Path Upgrades Under Discussion In Boston Common Master Plan

Planners say that 20,000 to 25,000 people per day walk through the park near the Park Street MBTA station.

Boston Common Master Plan Open House
Residents gather to discuss ideas at the Boston Common Master Plan Open House event held on Wednesday, January 15, 2020, at the Josiah Quincy Upper School.

Planners for the City of Boston are preparing a new master plan for the Boston Common under guiding principles that recognize that the park is an important crossroads for people walking between Back Bay, Beacon Hill and downtown Boston.

City planners and consulting landscape architects are midway through a 2-year planning process to create a new master plan for the Boston Common, America’s oldest park, with the recognition that the park also serves as an important transportation link for people on foot and for subway riders using the MBTA’s Boylston and Park Street stations.

City officials and project consultants from Weston & Sampson, a landscape architecture and engineering firm, held an open house for the project Wednesday evening at the Josiah Quincy Upper School in Bay Village. The project team has been soliciting public feedback since spring of last year, and they are in the early stages of developing concepts for park improvements.

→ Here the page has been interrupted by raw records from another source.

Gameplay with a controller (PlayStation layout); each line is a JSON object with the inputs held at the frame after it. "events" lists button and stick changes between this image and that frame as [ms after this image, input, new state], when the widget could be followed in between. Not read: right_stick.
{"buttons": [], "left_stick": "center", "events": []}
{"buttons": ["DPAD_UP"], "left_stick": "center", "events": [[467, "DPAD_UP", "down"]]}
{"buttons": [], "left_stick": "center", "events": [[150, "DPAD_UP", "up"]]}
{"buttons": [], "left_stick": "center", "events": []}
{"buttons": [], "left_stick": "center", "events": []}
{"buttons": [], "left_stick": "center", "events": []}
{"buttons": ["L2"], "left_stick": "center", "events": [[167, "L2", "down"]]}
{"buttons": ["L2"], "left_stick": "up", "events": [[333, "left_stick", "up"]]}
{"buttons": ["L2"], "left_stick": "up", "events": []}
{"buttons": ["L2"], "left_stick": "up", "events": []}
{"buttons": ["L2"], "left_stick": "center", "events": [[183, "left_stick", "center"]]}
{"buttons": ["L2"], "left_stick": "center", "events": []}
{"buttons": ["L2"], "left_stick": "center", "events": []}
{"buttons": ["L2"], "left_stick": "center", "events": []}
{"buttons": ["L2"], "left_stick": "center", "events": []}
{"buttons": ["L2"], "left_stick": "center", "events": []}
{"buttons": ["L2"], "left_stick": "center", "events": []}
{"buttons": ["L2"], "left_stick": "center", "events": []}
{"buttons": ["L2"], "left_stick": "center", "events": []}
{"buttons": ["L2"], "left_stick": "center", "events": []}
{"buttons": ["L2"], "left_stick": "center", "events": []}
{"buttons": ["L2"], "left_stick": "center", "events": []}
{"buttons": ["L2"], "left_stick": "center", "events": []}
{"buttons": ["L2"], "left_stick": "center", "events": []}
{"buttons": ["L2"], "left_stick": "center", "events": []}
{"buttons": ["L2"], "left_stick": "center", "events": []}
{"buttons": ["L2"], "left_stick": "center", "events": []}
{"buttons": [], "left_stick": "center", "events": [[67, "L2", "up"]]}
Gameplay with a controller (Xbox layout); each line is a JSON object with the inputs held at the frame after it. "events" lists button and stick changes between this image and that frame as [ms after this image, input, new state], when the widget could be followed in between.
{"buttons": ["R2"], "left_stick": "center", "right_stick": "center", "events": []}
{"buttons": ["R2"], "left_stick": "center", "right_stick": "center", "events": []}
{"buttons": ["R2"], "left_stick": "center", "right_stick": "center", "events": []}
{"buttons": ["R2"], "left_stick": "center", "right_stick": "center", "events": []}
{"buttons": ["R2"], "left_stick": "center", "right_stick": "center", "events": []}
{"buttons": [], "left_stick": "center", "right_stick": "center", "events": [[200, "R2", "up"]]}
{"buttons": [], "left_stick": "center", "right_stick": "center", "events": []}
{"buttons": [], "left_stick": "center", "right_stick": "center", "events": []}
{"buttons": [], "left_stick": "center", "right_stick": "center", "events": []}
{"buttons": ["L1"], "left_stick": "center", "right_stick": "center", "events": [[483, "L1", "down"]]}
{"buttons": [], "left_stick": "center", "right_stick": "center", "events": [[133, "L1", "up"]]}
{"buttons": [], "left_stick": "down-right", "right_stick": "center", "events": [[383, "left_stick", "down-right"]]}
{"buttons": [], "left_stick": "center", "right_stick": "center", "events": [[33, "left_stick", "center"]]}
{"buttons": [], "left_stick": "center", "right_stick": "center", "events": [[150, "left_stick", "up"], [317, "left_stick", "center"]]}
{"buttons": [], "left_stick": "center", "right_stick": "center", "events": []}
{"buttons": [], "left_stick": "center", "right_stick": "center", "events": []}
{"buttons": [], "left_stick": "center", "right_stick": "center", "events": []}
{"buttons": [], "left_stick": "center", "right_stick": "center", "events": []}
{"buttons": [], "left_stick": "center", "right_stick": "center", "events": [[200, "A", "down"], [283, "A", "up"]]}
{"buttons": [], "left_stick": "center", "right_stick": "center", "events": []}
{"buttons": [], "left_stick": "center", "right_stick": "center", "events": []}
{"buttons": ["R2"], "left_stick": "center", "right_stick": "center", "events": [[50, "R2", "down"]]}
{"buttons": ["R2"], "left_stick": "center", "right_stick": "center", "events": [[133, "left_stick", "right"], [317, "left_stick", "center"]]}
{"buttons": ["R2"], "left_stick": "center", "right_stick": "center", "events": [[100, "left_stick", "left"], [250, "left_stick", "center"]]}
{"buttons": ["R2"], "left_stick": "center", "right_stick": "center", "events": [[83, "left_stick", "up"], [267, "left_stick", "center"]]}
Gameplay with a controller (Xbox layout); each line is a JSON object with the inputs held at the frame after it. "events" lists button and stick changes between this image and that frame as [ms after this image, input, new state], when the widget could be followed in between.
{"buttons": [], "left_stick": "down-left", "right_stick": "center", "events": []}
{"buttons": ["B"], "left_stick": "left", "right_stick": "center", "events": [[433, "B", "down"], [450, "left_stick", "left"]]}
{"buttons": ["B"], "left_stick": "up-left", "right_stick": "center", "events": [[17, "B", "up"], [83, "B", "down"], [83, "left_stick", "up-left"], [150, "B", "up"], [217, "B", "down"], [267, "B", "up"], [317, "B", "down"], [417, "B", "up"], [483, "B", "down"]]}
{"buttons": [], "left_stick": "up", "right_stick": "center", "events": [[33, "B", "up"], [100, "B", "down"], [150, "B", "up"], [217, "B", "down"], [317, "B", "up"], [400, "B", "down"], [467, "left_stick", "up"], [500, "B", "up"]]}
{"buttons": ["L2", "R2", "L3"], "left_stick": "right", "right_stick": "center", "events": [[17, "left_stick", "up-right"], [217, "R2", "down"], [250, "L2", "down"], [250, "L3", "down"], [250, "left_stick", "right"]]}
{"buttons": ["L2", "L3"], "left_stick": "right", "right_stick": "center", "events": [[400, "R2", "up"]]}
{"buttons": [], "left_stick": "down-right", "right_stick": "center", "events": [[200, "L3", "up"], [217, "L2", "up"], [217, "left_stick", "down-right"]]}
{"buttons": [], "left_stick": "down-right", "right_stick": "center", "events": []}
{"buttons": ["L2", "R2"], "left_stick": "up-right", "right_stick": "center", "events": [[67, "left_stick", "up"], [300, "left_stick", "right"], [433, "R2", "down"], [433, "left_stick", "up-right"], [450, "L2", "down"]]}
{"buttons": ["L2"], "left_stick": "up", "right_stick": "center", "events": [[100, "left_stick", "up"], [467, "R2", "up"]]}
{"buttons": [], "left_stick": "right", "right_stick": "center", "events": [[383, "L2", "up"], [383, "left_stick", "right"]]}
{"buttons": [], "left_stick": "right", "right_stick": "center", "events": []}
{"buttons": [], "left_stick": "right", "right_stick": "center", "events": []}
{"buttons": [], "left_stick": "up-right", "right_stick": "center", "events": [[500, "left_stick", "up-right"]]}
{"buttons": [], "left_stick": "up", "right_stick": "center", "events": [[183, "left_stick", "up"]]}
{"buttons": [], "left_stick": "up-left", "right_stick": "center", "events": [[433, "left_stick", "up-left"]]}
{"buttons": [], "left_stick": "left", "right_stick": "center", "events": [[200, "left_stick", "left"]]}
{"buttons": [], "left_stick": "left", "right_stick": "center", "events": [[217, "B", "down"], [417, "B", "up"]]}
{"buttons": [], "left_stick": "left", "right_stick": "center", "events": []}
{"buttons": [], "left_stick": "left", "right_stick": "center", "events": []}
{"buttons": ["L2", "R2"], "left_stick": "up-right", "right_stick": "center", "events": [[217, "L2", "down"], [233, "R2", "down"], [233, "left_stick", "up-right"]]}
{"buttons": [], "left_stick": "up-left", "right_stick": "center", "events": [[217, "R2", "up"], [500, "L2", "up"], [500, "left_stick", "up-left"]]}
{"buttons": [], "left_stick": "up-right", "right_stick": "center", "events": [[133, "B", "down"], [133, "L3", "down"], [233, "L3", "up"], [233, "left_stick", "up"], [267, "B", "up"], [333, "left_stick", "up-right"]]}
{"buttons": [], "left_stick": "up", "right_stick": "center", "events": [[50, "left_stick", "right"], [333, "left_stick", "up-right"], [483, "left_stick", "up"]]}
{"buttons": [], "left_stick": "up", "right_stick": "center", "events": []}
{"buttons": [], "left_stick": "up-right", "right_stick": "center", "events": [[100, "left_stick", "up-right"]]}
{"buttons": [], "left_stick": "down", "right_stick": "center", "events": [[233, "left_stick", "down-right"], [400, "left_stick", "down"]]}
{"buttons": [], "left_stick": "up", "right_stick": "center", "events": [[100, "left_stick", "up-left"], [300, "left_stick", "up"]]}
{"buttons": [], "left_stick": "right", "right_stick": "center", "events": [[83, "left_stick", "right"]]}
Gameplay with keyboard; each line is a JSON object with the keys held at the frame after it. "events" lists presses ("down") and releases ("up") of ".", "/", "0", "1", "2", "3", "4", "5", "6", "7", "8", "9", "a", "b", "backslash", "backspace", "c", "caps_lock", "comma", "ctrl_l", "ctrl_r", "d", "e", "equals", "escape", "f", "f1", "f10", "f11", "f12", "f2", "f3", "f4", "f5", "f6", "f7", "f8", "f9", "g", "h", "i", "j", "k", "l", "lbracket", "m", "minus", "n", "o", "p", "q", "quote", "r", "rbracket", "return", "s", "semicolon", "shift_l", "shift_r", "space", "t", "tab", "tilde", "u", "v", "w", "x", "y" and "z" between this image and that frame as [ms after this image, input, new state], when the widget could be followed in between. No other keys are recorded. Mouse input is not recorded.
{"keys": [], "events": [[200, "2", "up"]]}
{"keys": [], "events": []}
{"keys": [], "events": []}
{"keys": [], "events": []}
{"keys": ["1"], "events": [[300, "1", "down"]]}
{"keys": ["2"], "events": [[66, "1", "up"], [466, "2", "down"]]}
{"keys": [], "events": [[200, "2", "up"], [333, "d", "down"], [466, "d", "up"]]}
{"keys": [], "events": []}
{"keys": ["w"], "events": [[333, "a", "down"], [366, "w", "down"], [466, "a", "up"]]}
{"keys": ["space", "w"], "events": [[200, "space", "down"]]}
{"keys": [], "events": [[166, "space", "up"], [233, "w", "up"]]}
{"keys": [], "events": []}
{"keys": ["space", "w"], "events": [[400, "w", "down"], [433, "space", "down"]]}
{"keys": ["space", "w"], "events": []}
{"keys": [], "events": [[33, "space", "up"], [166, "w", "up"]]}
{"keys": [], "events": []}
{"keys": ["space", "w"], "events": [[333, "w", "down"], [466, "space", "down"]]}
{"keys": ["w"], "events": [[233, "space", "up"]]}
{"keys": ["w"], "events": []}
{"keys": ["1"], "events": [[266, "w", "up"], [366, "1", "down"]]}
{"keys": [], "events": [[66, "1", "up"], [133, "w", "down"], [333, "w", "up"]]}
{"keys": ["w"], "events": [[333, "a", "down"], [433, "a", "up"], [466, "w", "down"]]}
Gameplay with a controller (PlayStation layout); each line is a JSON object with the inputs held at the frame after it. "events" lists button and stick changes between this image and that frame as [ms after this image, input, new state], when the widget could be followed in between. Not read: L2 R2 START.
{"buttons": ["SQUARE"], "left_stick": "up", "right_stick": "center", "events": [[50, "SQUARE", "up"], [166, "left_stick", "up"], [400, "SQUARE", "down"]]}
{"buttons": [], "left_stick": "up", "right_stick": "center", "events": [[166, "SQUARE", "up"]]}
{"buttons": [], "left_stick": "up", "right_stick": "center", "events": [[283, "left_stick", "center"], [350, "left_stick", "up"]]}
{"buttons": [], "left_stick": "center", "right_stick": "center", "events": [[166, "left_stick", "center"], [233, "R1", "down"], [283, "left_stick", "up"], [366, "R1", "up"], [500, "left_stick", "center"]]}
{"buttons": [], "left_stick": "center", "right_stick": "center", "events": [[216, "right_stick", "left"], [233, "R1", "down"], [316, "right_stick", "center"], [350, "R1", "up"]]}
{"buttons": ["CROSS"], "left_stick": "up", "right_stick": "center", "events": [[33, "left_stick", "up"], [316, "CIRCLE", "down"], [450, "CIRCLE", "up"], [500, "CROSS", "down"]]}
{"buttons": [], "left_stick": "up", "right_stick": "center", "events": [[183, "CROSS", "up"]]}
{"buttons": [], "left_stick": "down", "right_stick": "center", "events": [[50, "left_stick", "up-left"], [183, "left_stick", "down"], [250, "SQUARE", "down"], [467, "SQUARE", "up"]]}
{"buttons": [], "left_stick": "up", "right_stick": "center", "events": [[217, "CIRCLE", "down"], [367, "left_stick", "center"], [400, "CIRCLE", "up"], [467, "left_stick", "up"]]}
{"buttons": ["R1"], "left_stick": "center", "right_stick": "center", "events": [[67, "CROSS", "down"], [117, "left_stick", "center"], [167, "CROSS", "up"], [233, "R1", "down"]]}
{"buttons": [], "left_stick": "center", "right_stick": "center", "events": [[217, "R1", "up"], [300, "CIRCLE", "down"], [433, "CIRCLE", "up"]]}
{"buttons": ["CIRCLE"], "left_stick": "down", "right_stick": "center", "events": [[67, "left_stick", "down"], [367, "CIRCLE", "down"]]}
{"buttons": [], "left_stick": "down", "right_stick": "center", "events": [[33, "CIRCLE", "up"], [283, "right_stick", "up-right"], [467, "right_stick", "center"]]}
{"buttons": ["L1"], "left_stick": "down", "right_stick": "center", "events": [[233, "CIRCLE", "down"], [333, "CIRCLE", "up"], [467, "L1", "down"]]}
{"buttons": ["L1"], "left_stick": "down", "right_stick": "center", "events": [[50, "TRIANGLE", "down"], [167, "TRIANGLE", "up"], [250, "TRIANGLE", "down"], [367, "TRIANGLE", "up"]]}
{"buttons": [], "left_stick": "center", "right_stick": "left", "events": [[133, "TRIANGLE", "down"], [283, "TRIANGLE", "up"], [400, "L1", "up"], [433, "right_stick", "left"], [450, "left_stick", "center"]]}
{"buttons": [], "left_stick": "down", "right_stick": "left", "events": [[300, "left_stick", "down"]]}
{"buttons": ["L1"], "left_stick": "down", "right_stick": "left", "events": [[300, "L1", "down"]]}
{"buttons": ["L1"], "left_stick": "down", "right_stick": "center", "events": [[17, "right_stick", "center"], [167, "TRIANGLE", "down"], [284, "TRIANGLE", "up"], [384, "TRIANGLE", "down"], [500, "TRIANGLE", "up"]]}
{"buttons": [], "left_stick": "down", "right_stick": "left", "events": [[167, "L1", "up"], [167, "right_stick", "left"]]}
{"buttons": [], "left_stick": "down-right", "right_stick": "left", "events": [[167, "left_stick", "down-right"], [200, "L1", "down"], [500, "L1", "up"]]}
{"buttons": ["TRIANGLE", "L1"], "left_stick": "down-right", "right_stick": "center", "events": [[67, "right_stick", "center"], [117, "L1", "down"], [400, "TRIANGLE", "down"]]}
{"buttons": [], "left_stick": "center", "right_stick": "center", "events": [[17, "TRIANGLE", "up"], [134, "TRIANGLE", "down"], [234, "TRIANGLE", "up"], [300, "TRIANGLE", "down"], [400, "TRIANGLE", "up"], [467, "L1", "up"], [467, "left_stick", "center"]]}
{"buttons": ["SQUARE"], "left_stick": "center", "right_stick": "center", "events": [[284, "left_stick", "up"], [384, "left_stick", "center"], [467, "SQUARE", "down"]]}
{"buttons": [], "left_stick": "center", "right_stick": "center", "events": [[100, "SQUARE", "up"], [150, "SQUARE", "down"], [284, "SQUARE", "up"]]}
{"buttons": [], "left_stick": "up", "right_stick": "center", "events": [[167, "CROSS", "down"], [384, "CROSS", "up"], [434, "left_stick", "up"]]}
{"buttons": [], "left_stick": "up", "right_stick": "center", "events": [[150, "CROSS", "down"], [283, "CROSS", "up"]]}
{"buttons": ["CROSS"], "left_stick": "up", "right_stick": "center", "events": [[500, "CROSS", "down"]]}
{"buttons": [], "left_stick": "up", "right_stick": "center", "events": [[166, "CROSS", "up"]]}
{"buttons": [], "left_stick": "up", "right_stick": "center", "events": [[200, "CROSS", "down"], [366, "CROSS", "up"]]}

For pedestrians using the park’s pathways and plazas, ideas under discussion include an improved wayfinding system, better accessibility for wheelchair users and other physically impaired visitors, and more shade along the park’s paths.

Park officials at last night’s open house said that a large number of public comments received so far have requested that the city calm traffic and improve safety on the gauntlet of dangerous, multi-lane roadways that currently surround the Common. Park officials said that major changes to those streets were outside the scope of this master plan, but another planning process underway from the Boston Transportation Department could improve access and safety on those roadways.

Planners also recognized that, while using bicycles inside the Common is technically not allowed, the lack of any other practical routes between downtown and major bikeways on Beacon Street, Commonwealth Avenue and the Charles River Esplanade means that many bicycle users ignore those rules and ride though the park anyhow. As a result, there is some discussion underway about whether an official east-to-west bike path through the park should be established.

 

Pedestrian traffic counts from Boston Common's pathways in September 2019. Courtesy of the City of Boston.
Pedestrian traffic counts from Boston Common’s pathways in September 2019. Courtesy of the City of Boston.

“It’s a major commuter route,” said Gene Bolinger, a landscape architect consulting on the planning process. “People are walking through the park to get to work, to shop… we want to make it convenient and comfortable.”

Bolinger also revealed that, of about 4500 people who responded to an online survey for the project, 80 percent said they most commonly used the park as a connector.

The master plan, which is scheduled to be finished by the summer, will then inform the City of Boston’s capital improvement plans. Some short-term improvements determined as priorities in this planning process could go under construction before the end of 2020.

Boston Common Master Plan Conceptual Rendering
A conceptual sketch of the Boston Common’s Charles Street entrance from the Public Garden, illustrating possible elements for improvement in one of the park’s primary pedestrian gateways. Courtesy of the City of Boston.